One of my favorite tomatoes is the Cuore di Bue (Oxheart). This tomato is large (often weighing upwards of 200 grams) is very textured, with few seeds and almost pink. The skin is so tender there's never a need to peel them. They're great on their own or used to make dishes like Acqua Pazza.

The Casalino tomatoes on the left were grown in Sicily or are a Sicilian variety. Generally the Casalino tomato grows in the Southern Lazio region, from the hills of Itri to the seaside town of Gaeta. This tomato has a slightly acidic flavor and is at its best in early summer. In the past the Casalino was grown in between vigne (grape vines).

Frequently produce sold at the market will indicate its growing area, like the Sicilian Casalino tomato above.
These tomatoes were grown in Cerveteri, north of Rome.

The San Marzano tomato (a plum tomato) is one of the best known tomatoes, and the easiest to recognize, given its elongated oval shape and uniform size. Throughout Italy, and perhaps worldwide, San Marzano tomatoes are deemed to be the best tomatoes for sauce and canning. Originally the plant was grown in the San Marzano area of the Campania region, but is now grown worldwide.

These tomatoes look almost black due to the blend of their dark green and red pigmentation; in the case of the Sun Black variety, due to the presence of anthocyanin pigments in the skin (also found in eggplants, blackberries, violets, cherries, red cabbage).

The pomodoro di riso (rice tomato) is used to stuff with rice and bake. The best pomodori di riso come from Fondi in Southern Lazio. They're large and have only a few large seed pockets, lending themselves well to stuffing with rice.

The pomodori Colonna look suspiciously like the San Marzano...

Cherry tomatoes (ciliegini) are great for salads and eating on their own...

Datterino tomatoes are similar to a cherry tomato, but smaller and slightly elongated...

The Ikram tomato is usually sold a grappolo, on stems as a bunch of tomatoes, usually five or six per bunch. They're a great all around tomato: for sauce, insalate caprese, salads.

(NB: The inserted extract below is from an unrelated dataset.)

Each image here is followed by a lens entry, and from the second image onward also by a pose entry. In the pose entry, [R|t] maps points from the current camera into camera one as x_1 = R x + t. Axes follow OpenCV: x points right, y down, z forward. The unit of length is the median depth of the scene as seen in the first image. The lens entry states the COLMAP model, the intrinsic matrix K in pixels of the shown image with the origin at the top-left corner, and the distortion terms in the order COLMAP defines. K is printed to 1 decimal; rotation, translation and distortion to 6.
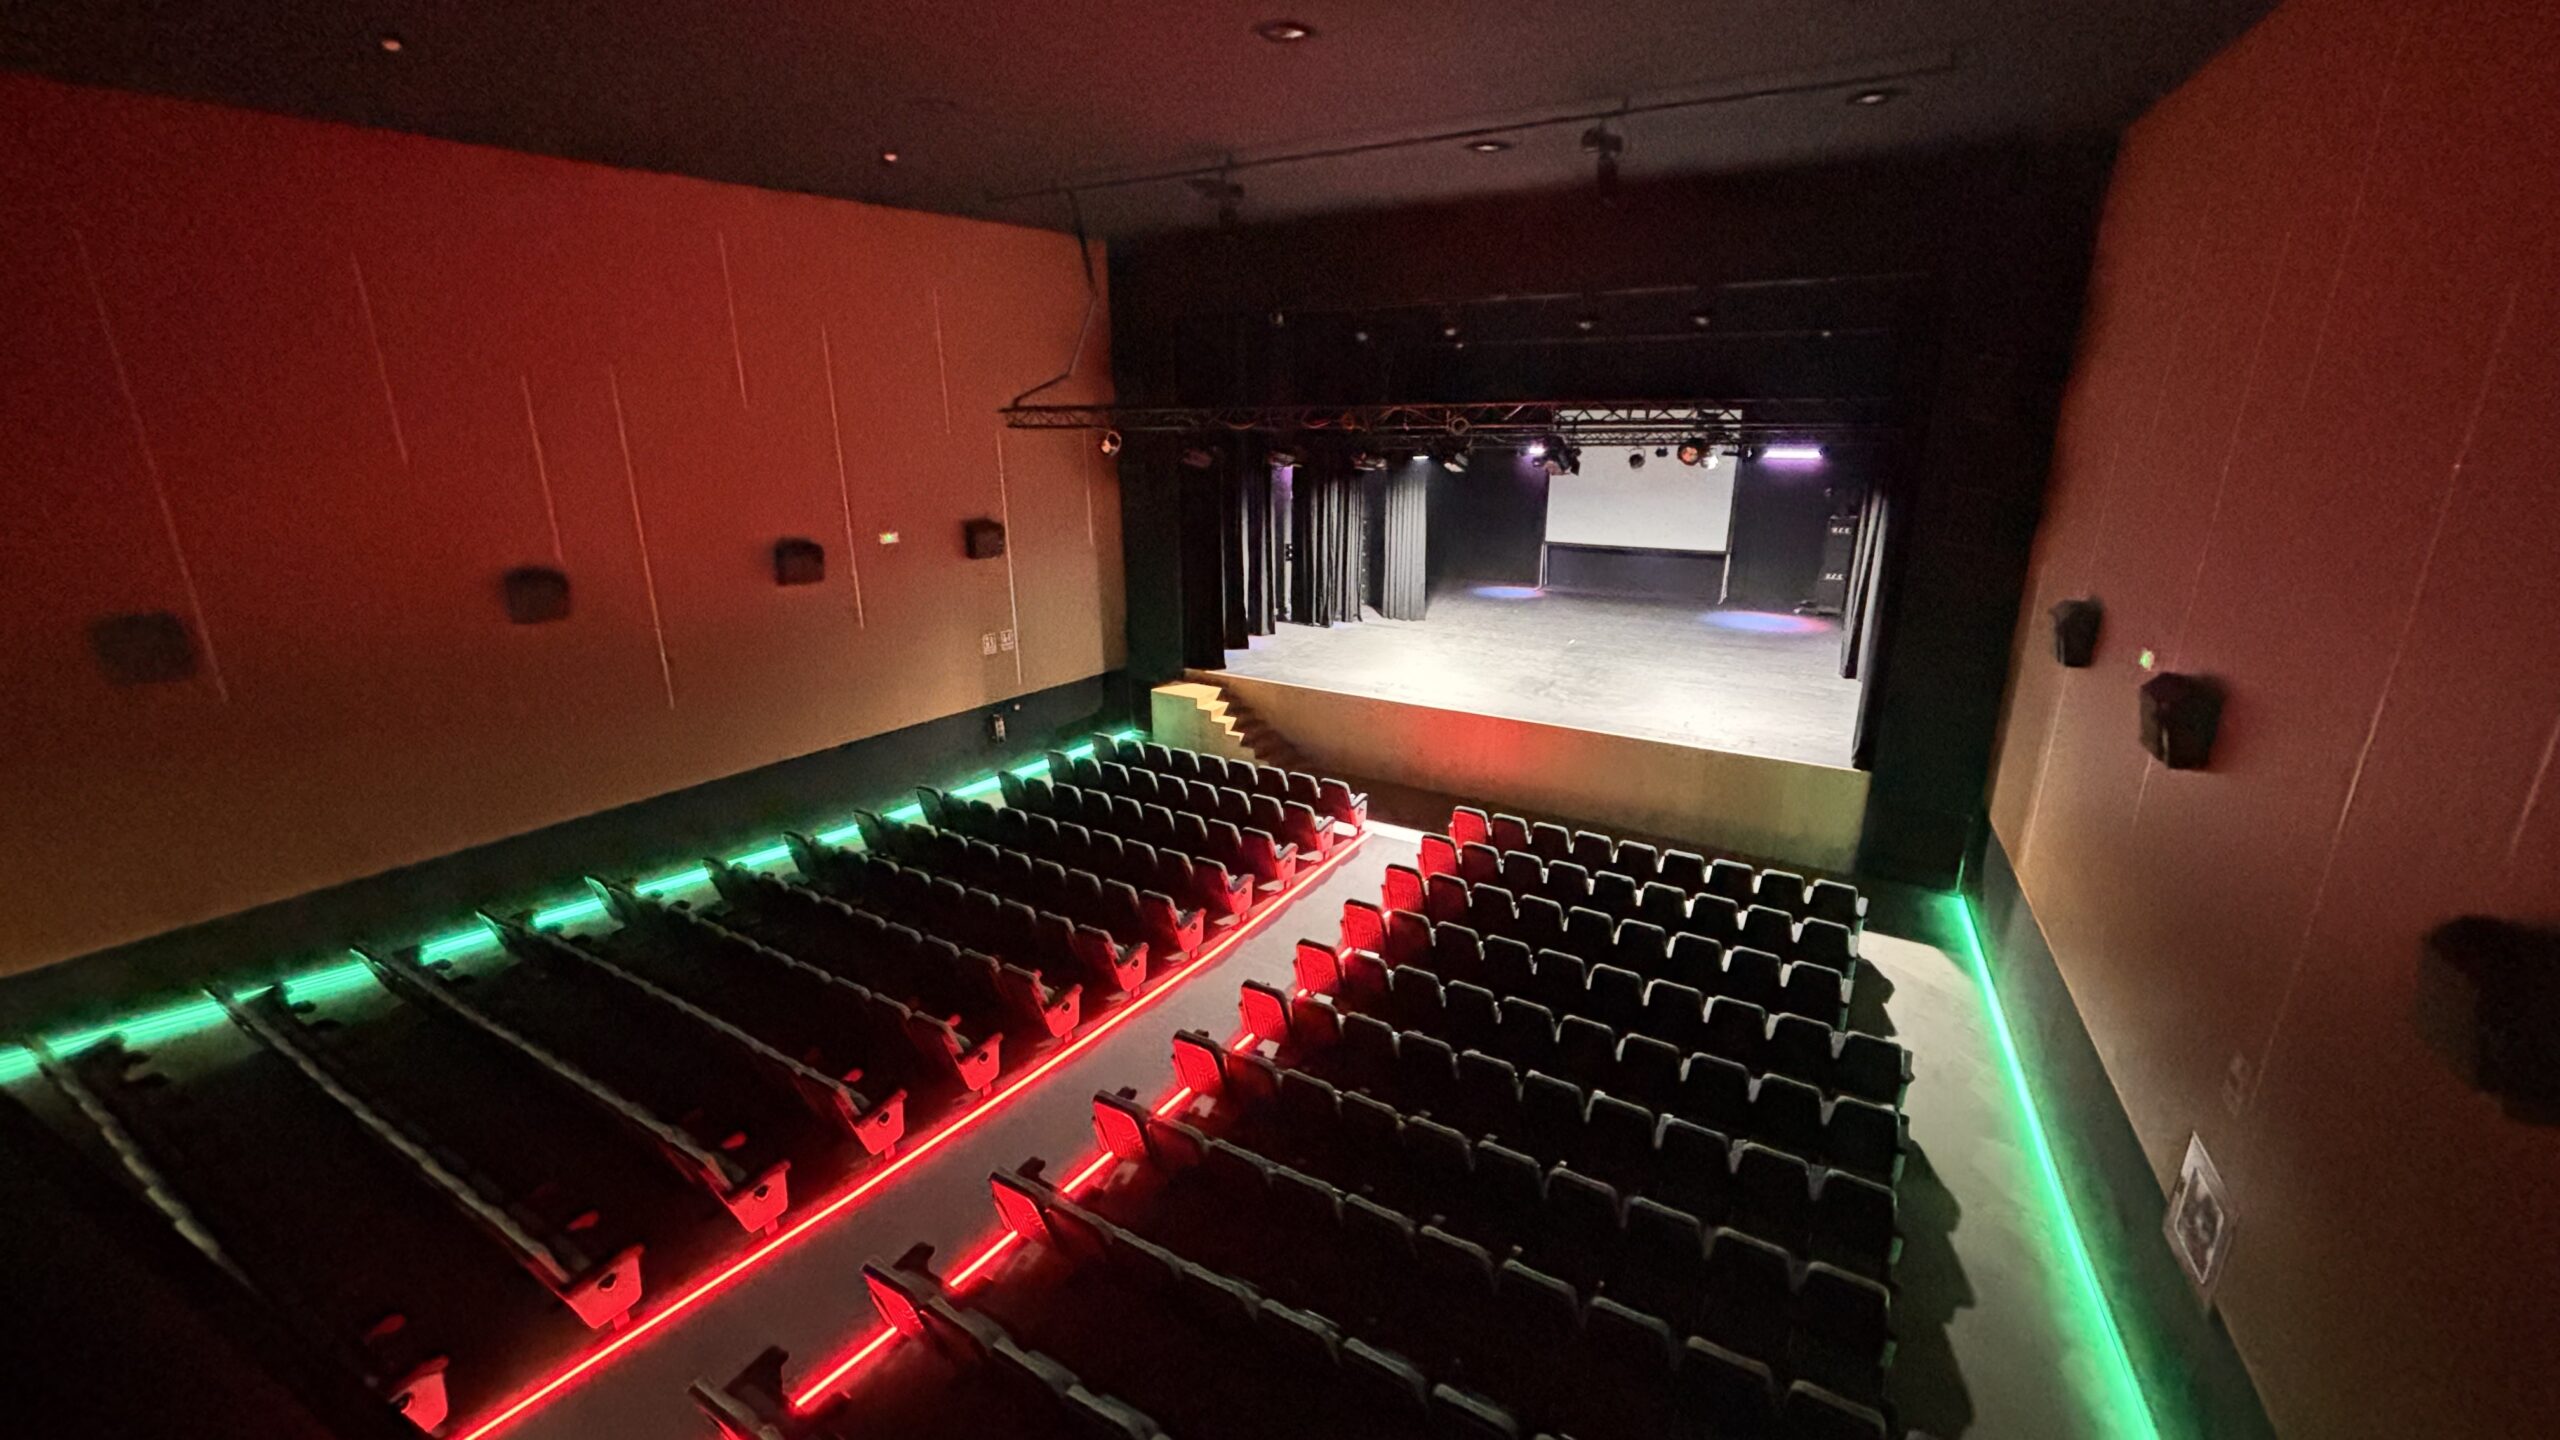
lens RADIAL K [[1032.6, 0, 1281.3], [0, 1032.6, 721.7], [0, 0, 1]] dist [-0.000800, -0.000088]
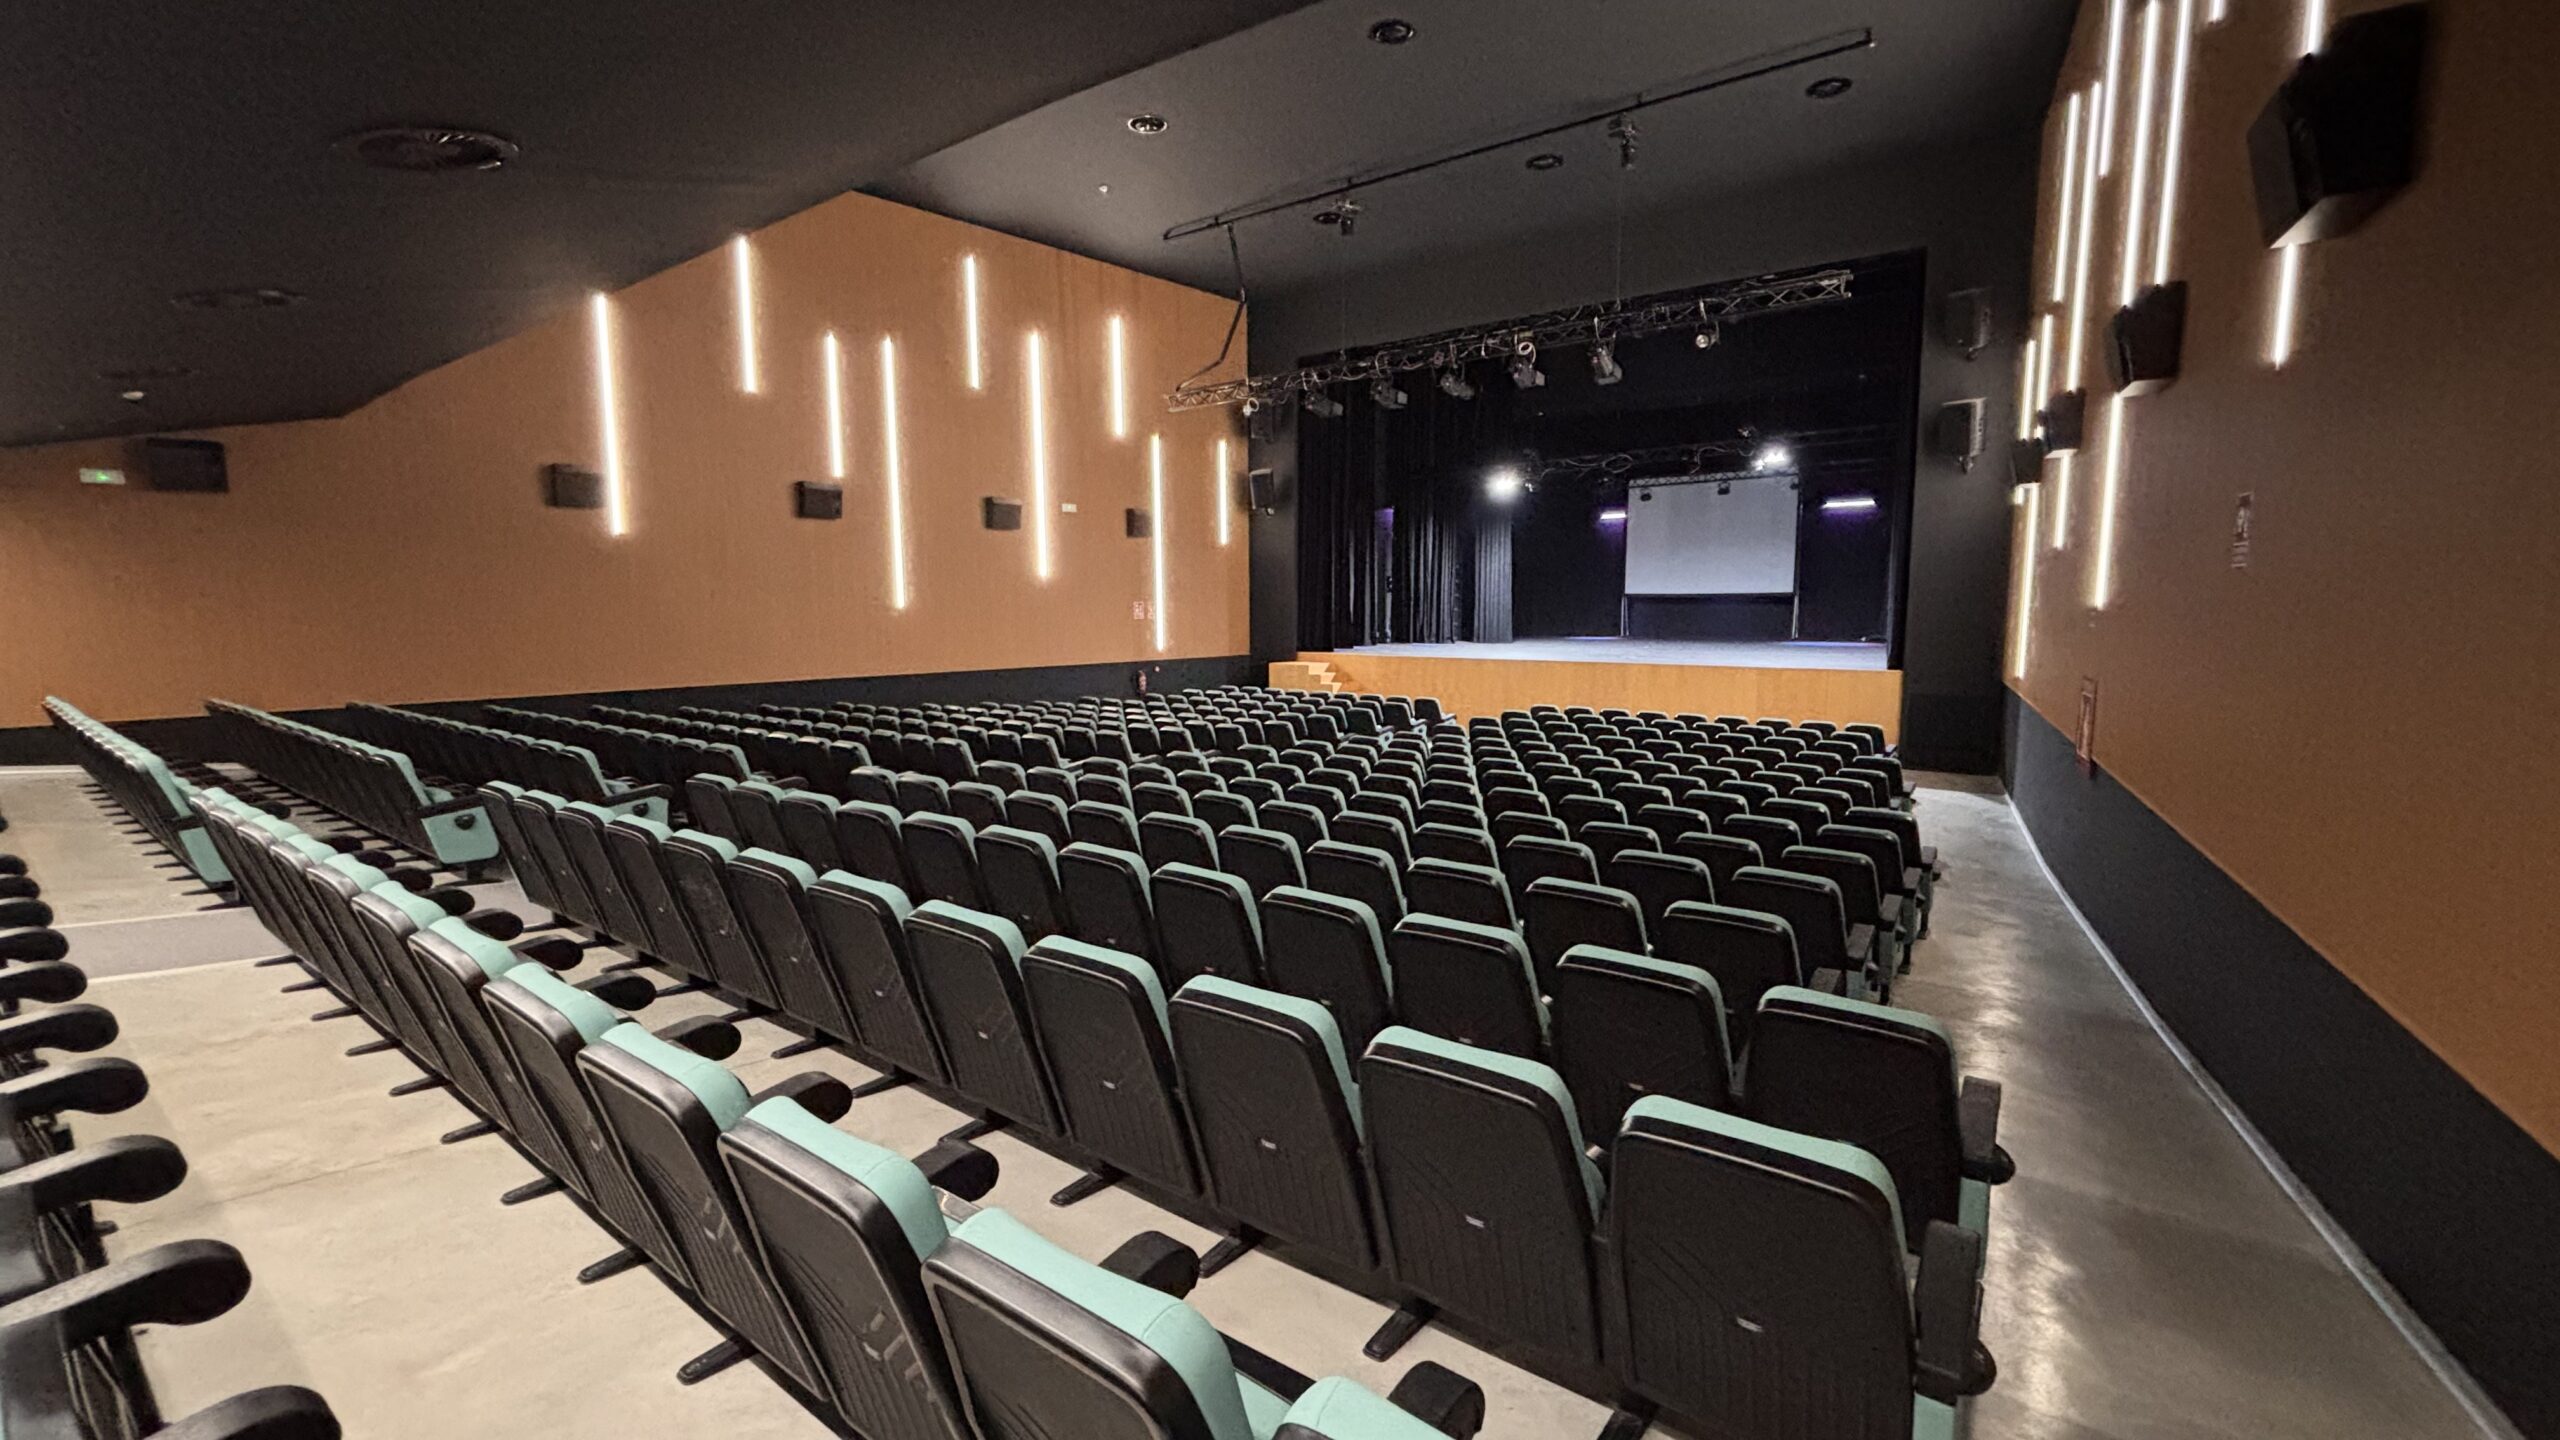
lens RADIAL K [[1032.6, 0, 1280.3], [0, 1032.6, 724.5], [0, 0, 1]] dist [-0.000800, -0.000088]
pose [[0.995317, 0.012420, -0.095867, -0.001543], [-0.028685, 0.984992, -0.170197, 0.184733], [0.092315, 0.172150, 0.980736, -0.098631]]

These are only the tomatoes I saw today at the Ponte Milvio market, but they're by no means all that's available. Each time I go to the market I see other varieties.
My garden is filled with many kinds of tomatoes; right now there are hundreds of datterini growing. They're so sweet and tasty that for every few I pick I pop one in my mouth. Today I made a tomato sauce with datterini for lunch and last night I made pasta caprese, the quintessential, super easy, summer pasta dish:

Penne Caprese (serves 5 to 6 people)

  • 1 garlic clove, finely chopped
  • Olive oil, 1/2 cup
  • Buffalo mozzarela, two large, cubed
  • Medium tomatoes, about six, seeded & cut in bite sized pieces, or 30 datterino tomatoes.
  • Basil leaves, about 20
  • Salt to taste, about 1 tsp.
  • Penne pasta, 500 grams
  • Marinate the garlic in the olive oil, in the serving bowl.
  • Add the other remaining ingredients.
  • Cook pasta in boiling salted water until al dente.
  • Drain pasta, add to serving dish, toss and serve.